__Action item__: A word-for-word transcription of the records is required.

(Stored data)

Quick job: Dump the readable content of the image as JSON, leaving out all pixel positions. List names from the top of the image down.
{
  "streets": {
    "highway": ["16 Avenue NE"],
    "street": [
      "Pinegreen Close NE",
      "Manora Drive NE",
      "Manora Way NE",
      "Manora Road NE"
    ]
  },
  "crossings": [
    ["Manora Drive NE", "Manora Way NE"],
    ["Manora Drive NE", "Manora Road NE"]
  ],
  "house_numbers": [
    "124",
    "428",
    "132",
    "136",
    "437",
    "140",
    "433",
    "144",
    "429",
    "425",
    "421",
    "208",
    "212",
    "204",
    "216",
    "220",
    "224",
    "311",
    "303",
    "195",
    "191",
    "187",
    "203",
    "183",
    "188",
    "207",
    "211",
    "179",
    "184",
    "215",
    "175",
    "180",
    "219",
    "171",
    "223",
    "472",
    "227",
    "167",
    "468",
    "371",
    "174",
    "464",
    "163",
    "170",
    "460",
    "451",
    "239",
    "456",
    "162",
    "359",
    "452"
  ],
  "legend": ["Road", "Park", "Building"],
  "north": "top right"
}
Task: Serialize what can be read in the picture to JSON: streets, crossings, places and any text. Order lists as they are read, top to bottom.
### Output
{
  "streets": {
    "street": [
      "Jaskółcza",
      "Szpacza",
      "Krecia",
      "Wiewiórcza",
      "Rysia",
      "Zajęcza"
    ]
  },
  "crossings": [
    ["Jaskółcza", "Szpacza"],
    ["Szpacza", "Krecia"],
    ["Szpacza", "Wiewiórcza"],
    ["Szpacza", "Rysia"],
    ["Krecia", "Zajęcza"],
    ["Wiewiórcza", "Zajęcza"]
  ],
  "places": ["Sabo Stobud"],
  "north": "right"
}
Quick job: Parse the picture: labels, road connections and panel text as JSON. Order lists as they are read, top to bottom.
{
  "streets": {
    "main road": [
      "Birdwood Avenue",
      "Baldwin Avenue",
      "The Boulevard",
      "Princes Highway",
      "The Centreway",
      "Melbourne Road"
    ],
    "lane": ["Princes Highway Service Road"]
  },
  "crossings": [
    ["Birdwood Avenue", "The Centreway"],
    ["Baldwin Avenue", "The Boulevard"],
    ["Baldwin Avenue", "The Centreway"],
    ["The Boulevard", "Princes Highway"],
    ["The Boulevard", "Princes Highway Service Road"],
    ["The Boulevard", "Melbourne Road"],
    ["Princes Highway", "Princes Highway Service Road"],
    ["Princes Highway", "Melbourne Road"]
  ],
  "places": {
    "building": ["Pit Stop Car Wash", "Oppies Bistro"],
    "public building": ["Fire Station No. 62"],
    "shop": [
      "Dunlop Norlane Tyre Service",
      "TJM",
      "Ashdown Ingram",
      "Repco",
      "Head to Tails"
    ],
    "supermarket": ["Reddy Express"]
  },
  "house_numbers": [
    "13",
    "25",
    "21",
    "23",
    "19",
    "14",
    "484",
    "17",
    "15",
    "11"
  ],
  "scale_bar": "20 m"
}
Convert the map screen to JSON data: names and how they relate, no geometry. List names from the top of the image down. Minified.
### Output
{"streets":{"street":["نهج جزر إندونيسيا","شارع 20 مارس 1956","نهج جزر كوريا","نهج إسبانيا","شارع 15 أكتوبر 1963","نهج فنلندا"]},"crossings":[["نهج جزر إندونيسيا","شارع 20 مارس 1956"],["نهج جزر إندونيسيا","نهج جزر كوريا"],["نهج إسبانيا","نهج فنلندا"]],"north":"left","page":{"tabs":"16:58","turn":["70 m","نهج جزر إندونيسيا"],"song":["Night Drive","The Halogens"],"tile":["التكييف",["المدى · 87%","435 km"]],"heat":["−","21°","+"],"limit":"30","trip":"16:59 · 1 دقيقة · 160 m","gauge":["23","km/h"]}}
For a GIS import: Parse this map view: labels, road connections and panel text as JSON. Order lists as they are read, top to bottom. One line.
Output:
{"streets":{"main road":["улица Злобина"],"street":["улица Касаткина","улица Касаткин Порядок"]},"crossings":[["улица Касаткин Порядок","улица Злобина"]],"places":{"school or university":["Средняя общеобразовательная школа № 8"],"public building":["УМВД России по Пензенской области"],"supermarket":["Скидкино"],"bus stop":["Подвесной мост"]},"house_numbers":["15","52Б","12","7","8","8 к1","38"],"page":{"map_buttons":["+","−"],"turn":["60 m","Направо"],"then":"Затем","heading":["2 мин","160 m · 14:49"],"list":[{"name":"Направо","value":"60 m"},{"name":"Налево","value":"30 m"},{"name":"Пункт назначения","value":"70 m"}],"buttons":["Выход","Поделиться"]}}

__Result of the exercise__:
Quick job: Dump the readable content of the image as JSON, leaving out all pixel positions. List names from the top of the image down.
{
  "streets": {
    "highway": ["16 Avenue NE"],
    "street": [
      "Pinegreen Close NE",
      "Manora Drive NE",
      "Manora Way NE",
      "Manora Road NE"
    ]
  },
  "crossings": [
    ["Manora Drive NE", "Manora Way NE"],
    ["Manora Drive NE", "Manora Road NE"]
  ],
  "house_numbers": [
    "124",
    "428",
    "132",
    "136",
    "437",
    "140",
    "433",
    "144",
    "429",
    "425",
    "421",
    "208",
    "212",
    "204",
    "216",
    "220",
    "224",
    "311",
    "303",
    "195",
    "191",
    "187",
    "203",
    "183",
    "188",
    "207",
    "211",
    "179",
    "184",
    "215",
    "175",
    "180",
    "219",
    "171",
    "223",
    "472",
    "227",
    "167",
    "468",
    "371",
    "174",
    "464",
    "163",
    "170",
    "460",
    "451",
    "239",
    "456",
    "162",
    "359",
    "452"
  ],
  "legend": ["Road", "Park", "Building"],
  "north": "top right"
}
Task: Serialize what can be read in the picture to JSON: streets, crossings, places and any text. Order lists as they are read, top to bottom.
### Output
{
  "streets": {
    "street": [
      "Jaskółcza",
      "Szpacza",
      "Krecia",
      "Wiewiórcza",
      "Rysia",
      "Zajęcza"
    ]
  },
  "crossings": [
    ["Jaskółcza", "Szpacza"],
    ["Szpacza", "Krecia"],
    ["Szpacza", "Wiewiórcza"],
    ["Szpacza", "Rysia"],
    ["Krecia", "Zajęcza"],
    ["Wiewiórcza", "Zajęcza"]
  ],
  "places": ["Sabo Stobud"],
  "north": "right"
}
Quick job: Parse the picture: labels, road connections and panel text as JSON. Order lists as they are read, top to bottom.
{
  "streets": {
    "main road": [
      "Birdwood Avenue",
      "Baldwin Avenue",
      "The Boulevard",
      "Princes Highway",
      "The Centreway",
      "Melbourne Road"
    ],
    "lane": ["Princes Highway Service Road"]
  },
  "crossings": [
    ["Birdwood Avenue", "The Centreway"],
    ["Baldwin Avenue", "The Boulevard"],
    ["Baldwin Avenue", "The Centreway"],
    ["The Boulevard", "Princes Highway"],
    ["The Boulevard", "Princes Highway Service Road"],
    ["The Boulevard", "Melbourne Road"],
    ["Princes Highway", "Princes Highway Service Road"],
    ["Princes Highway", "Melbourne Road"]
  ],
  "places": {
    "building": ["Pit Stop Car Wash", "Oppies Bistro"],
    "public building": ["Fire Station No. 62"],
    "shop": [
      "Dunlop Norlane Tyre Service",
      "TJM",
      "Ashdown Ingram",
      "Repco",
      "Head to Tails"
    ],
    "supermarket": ["Reddy Express"]
  },
  "house_numbers": [
    "13",
    "25",
    "21",
    "23",
    "19",
    "14",
    "484",
    "17",
    "15",
    "11"
  ],
  "scale_bar": "20 m"
}
Convert the map screen to JSON data: names and how they relate, no geometry. List names from the top of the image down. Minified.
### Output
{"streets":{"street":["نهج جزر إندونيسيا","شارع 20 مارس 1956","نهج جزر كوريا","نهج إسبانيا","شارع 15 أكتوبر 1963","نهج فنلندا"]},"crossings":[["نهج جزر إندونيسيا","شارع 20 مارس 1956"],["نهج جزر إندونيسيا","نهج جزر كوريا"],["نهج إسبانيا","نهج فنلندا"]],"north":"left","page":{"tabs":"16:58","turn":["70 m","نهج جزر إندونيسيا"],"song":["Night Drive","The Halogens"],"tile":["التكييف",["المدى · 87%","435 km"]],"heat":["−","21°","+"],"limit":"30","trip":"16:59 · 1 دقيقة · 160 m","gauge":["23","km/h"]}}
For a GIS import: Parse this map view: labels, road connections and panel text as JSON. Order lists as they are read, top to bottom. One line.
Output:
{"streets":{"main road":["улица Злобина"],"street":["улица Касаткина","улица Касаткин Порядок"]},"crossings":[["улица Касаткин Порядок","улица Злобина"]],"places":{"school or university":["Средняя общеобразовательная школа № 8"],"public building":["УМВД России по Пензенской области"],"supermarket":["Скидкино"],"bus stop":["Подвесной мост"]},"house_numbers":["15","52Б","12","7","8","8 к1","38"],"page":{"map_buttons":["+","−"],"turn":["60 m","Направо"],"then":"Затем","heading":["2 мин","160 m · 14:49"],"list":[{"name":"Направо","value":"60 m"},{"name":"Налево","value":"30 m"},{"name":"Пункт назначения","value":"70 m"}],"buttons":["Выход","Поделиться"]}}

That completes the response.